Avis de Adam Craponne : "Mon amour lui n’est pas banni"
Au milieu de l’ouvrage, une citation de l’avocat Dupond-Moretti tente de donner une piste sur les raisons qui ont amené certaines femmes tombent amoureuses d’un malfaiteur pourtant généralement assassin (mais pas toujours aux yeux de celle qui l’aime) :
« Dans notre culture, le voyou est plus séduisant que l’assassin. L’amour de Laurence pour son mari Patrick Brice, par exemple, a ému les jurés aux assises de Moulins, où j’avais l’honneur de les défendre. Ce sont des sentiments que l’on peut comprendre. Alors que tomber raide dingue d’un néo-nazi ou d’un Dutroux mériterait selon moi d’une expertise psychiatrique ». (page 116)
Les compagnes de Marc Dutroux et Michel Fourniret, à savoir Michelle Martin et Monique Olivier, sont évoquées ici ponctuellement mais eles sont, dans cet ouvrage, les rares les femmes complices, dans le domaine criminel, de l’homme qu’elles aiment. L’histoire de Monique Olivier, dans sa dimension tragique, débuta en 1986, en lisant une petite annonce de correspondance souhaitée dans les pages du "Pèlerin": « Prisonnier aimerait correspondre avec une personne de tout âge pour oublier solitude ». L’auteur en est Fourniret, alors à Fleury-Mérogis du fait d’une condamnation pour agression sexuelle. À sa sortie de prison fin 1987, Michel Fourniret vit avec Monique et l’épouse une année plus tard.

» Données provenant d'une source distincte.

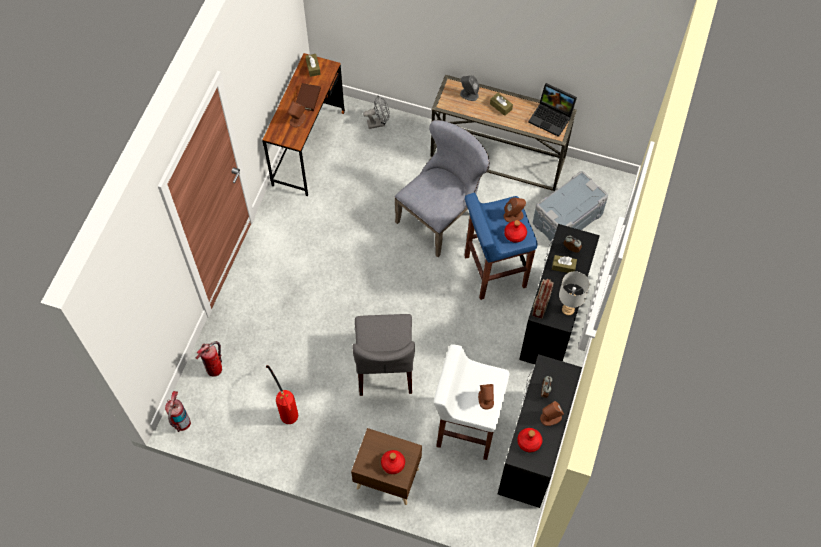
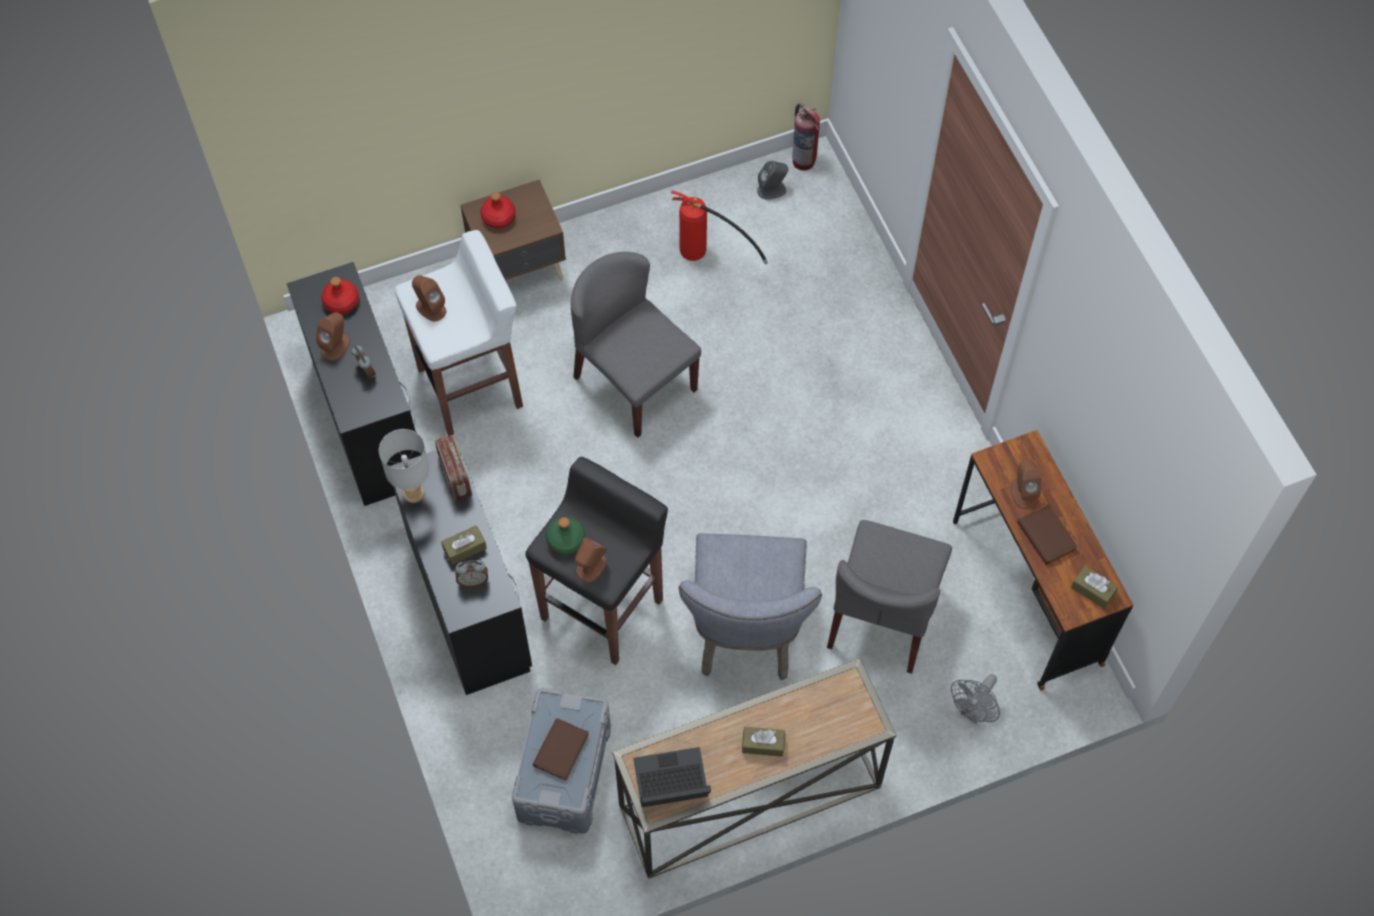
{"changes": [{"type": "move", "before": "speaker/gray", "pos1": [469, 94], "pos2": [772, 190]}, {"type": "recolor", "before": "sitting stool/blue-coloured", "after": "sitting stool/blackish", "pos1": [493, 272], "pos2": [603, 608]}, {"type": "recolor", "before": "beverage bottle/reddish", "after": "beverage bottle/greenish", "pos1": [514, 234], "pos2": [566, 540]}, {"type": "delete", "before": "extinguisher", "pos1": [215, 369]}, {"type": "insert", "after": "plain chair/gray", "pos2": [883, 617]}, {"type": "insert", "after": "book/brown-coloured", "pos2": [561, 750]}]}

L’auteure remarque avec justesse que l’on peut considérer, que mises à part celles dont soupçonne les motivations de ce genre de liaison dans un désir de se faire connaître, on d’abord a celles qui trouve dans cet amour une affection idéale : être la seule qui compte pour lui et rien de désagréable pour le bruit et l’odeur (formule chiraquienne) qu’aurait produit une vie commune. On a ensuite les femmes éprises par des sentiments de générosité :
« Il est innocent, je vais l’aider. Ou bien il a commis l’horreur mais il mérite le pardon. Leurs motivations sont altruistes. Au nom de quel droit, dès lors, pourrions-nous les juger ? ». (page 200)
Parmi les personnages évoquées, on trouve bien sûr Nadine qui fit évader Michel Vaujour par hélicoptère en 1986 et qui mère de trois enfants de lui renonça à tenter une autre évasion pour son mari. Ce dernier délaisse alors sa famille et trouve en Djamila une autre femme qui tente de le faire sortir de prison une fois de plus par les airs. Michel s'est converti à l'islam à sa sortie de prison 2003, ajouterons-nous. On a aimé que l’on nous précise que Gilles le frère de Nadine était le compagnon de cavale de Michel Vaujour et que c’est Gilles qui a amené sa sœur à connaître celui qu’elle allait épouser.
Parmi les autres compagnes ou simplement correspondantes, on trouve celles de Rolland Agret (reconnu innocent en 1985), Carlos (qui épouse son avocate), Yvan Colonna, Manson, Dany Leprince, Guy Georges, Khider, Bundy, Breivik, Patrice Alègre ou Rocco Magnotta (un Canadien qui a dépecé son amant chinois en 2012) . Le personnel de prison gardienne ou infirmière est bien entendu assez présent dans ce corpus toutefois toutes les catégories sociales sont présentes avec toutefois une surdiplomisation. Ce sont donc plusieurs dizaines d’histoires d’amour qui nous sont racontées en quelques pages. L’enquête porte sur le monde occidental et l’auteure regrette elle-même de ne pas avoir trouvé d’exemple en Asie par exemple. Notre hypothèse est que là-bas on serait à la fois dans un esprit maffieux où le lien entre voyous et prostituées reste fort et que pour la Chine la morale confucéenne ou maoïste révisionniste ainsi que le désir de trouver un mari répondant à ses besoins consuméristes immédiats ("plutôt pleurer dans ta rolls que rire sur ton vélo") constituent un obstacle à ce genre d’histoires d’amour.